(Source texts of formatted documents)
--- --- ---

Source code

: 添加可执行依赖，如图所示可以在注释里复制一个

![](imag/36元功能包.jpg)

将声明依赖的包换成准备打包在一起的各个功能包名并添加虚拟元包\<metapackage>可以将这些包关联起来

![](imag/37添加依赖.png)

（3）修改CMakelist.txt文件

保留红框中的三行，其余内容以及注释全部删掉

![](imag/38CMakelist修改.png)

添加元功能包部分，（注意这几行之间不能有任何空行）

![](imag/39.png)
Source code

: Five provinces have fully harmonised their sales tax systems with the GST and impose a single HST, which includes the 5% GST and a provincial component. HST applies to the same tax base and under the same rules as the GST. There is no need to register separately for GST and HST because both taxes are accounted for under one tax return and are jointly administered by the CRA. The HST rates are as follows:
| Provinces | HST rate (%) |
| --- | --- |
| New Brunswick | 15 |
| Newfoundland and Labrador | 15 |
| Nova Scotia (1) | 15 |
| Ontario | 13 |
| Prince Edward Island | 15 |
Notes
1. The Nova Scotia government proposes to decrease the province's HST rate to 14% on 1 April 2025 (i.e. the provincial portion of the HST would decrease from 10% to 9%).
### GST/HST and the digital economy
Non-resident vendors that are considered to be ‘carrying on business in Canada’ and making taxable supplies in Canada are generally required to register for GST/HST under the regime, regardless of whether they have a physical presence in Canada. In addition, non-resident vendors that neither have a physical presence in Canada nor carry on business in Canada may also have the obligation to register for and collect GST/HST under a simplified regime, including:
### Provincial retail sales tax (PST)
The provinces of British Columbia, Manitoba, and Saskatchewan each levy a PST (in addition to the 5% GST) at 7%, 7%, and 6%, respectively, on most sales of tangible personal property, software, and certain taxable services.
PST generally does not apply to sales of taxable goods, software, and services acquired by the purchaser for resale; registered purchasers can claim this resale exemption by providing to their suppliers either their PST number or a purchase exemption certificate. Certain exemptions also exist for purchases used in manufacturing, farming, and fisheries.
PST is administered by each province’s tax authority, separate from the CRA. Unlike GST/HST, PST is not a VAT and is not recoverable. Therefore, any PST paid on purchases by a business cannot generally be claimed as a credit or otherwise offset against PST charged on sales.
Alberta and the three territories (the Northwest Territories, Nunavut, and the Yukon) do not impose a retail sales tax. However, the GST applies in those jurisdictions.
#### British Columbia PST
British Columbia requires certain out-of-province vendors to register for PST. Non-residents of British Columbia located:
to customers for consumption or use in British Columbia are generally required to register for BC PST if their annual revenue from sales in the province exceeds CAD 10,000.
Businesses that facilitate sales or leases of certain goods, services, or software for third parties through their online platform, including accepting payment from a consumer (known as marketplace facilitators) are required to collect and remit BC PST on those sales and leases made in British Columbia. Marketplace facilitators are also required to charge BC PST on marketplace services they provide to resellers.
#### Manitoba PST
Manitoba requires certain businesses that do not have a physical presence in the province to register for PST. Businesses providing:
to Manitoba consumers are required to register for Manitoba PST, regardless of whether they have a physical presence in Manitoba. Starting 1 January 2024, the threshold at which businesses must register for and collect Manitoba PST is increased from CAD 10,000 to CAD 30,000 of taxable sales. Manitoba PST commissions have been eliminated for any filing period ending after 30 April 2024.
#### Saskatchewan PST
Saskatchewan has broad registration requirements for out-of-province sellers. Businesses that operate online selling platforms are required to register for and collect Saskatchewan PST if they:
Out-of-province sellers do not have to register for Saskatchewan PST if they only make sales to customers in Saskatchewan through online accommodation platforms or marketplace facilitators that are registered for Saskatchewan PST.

--- --- ---

Exercise instructions: Show every line of the material that contains the word "software", copying each of those lines in full.

Output below:
The provinces of British Columbia, Manitoba, and Saskatchewan each levy a PST (in addition to the 5% GST) at 7%, 7%, and 6%, respectively, on most sales of tangible personal property, software, and certain taxable services.
PST generally does not apply to sales of taxable goods, software, and services acquired by the purchaser for resale; registered purchasers can claim this resale exemption by providing to their suppliers either their PST number or a purchase exemption certificate. Certain exemptions also exist for purchases used in manufacturing, farming, and fisheries.
Businesses that facilitate sales or leases of certain goods, services, or software for third parties through their online platform, including accepting payment from a consumer (known as marketplace facilitators) are required to collect and remit BC PST on those sales and leases made in British Columbia. Marketplace facilitators are also required to charge BC PST on marketplace services they provide to resellers.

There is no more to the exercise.